This cute little library is on the site of an old school in Fentham Road Hampton. There is more detail about this on the arched plaque over the door but can't read it in this picture, too contrasty! One review of the place states, "This is the cutest, smallest library by a country mile. It is also the most frustrating with some bonkers idiosyncrasies." The opening times do seem odd and add up to 14 hours a week. It does have access to a computer and the internet though.
Never spotted this till Mick pointed it out. This plant, with a pink flower, is the Himalayan Balsam (impatiens glandulifera) and was imported into Britain in 1839 and flourishes near streams and standing water. In some parts of the world, including the UK, it has become an invasive species weed. Its aggressive seed dispersal, coupled with a high nectar production often allows the plant to outcompete native plants. It is sometimes called the Policeman's Helmet because of the shape of the flower. As the latin name implies, it is a member of the same family as Bizzy Lizzy.
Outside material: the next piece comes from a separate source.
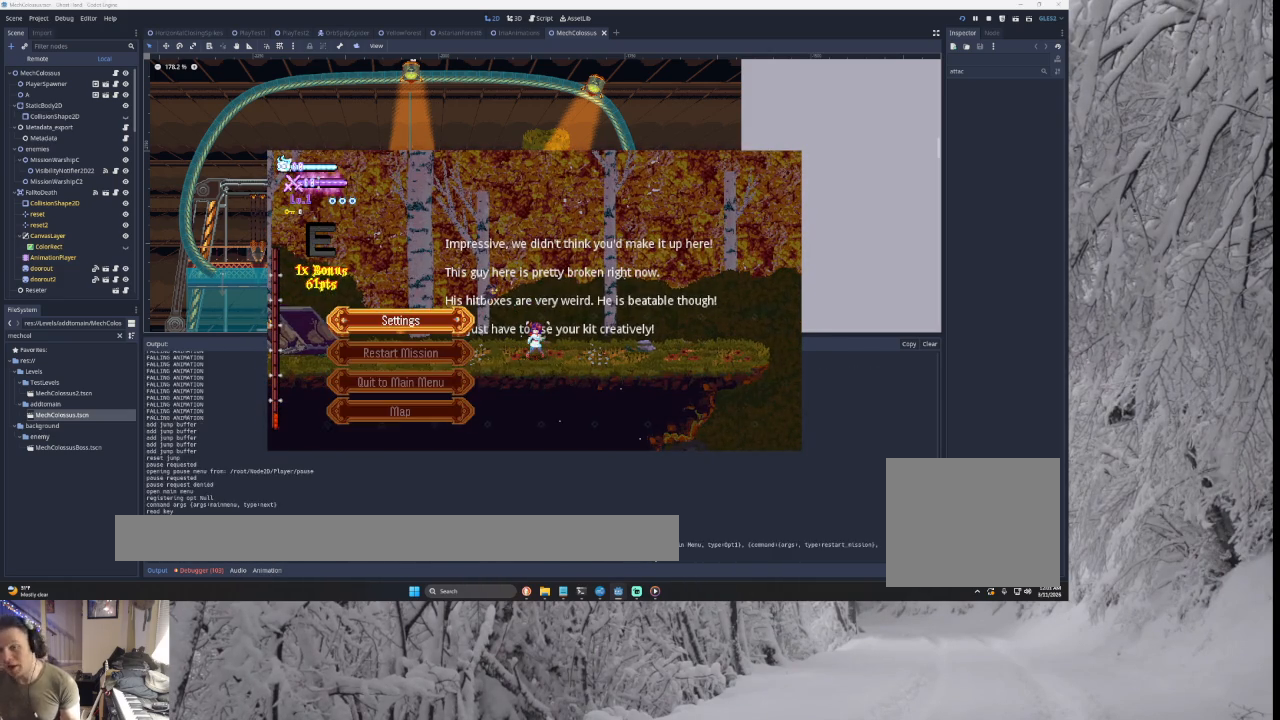
{"buttons": ["CROSS"], "left_stick": "center", "right_stick": "center", "events": []}
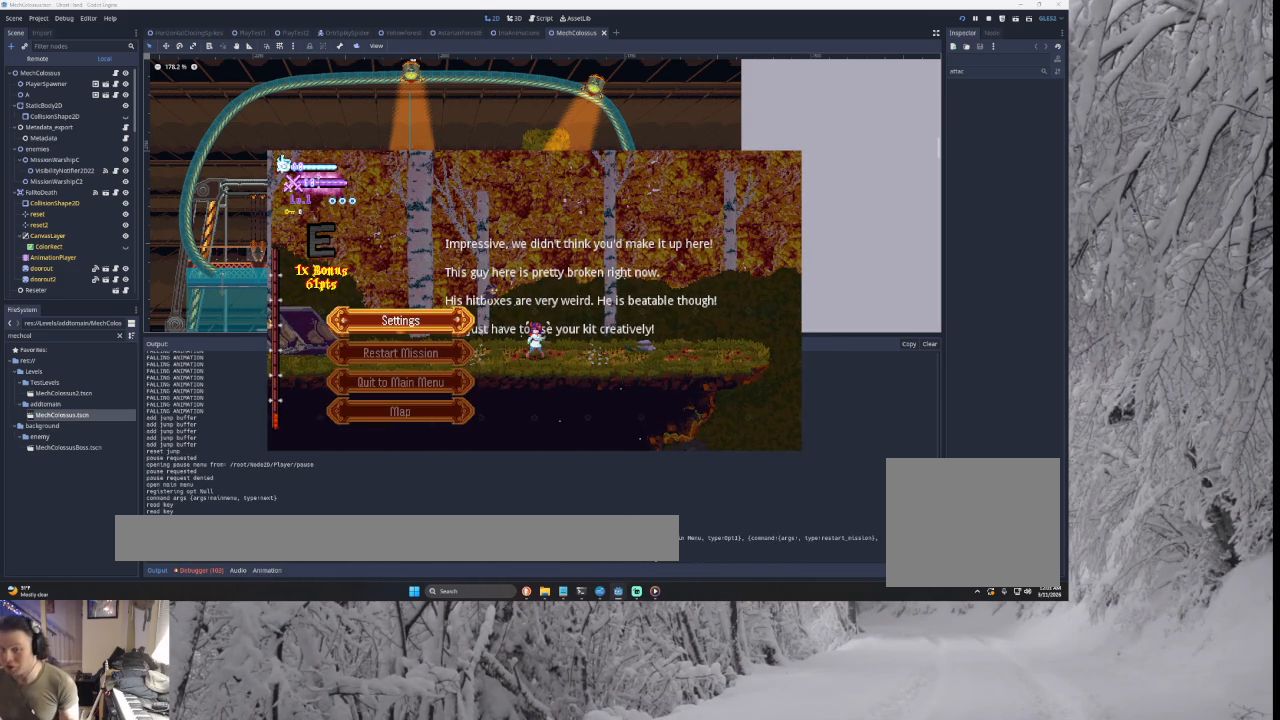
{"buttons": ["CROSS"], "left_stick": "center", "right_stick": "center", "events": []}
Leaving Hampton along Marsh Lane we travelled along a bridle path towards Balsall Common. Part the way along this path is a packhorse bridge. This 15th century bridge is only 5' wide, and spans the River Blythe. On the southern side of the river, one of the parapets is marked H|B. This indicates the boundary between Hampton and Berkswell
Lincoln Farm Cafe
At the end of Marsh Lane, just before the main A452, is the Lincoln Farm Cafe, aimed at the haulage trade. Mick and I called in here last time we passed it and it is cheap. You do get what you pay for though. A notice outside the place welcomes walkers and states it is safe for them in here. It points out the cross on the corner of the building for some reason. We settled for the La Delicia tea rooms in Balsall Common instead and sat outside in the sun with our tea and toasted tea cake.
Good ride today, Indian summer weather seems here to stay. Taking off the 6 mile train journey, clocked 24 miles.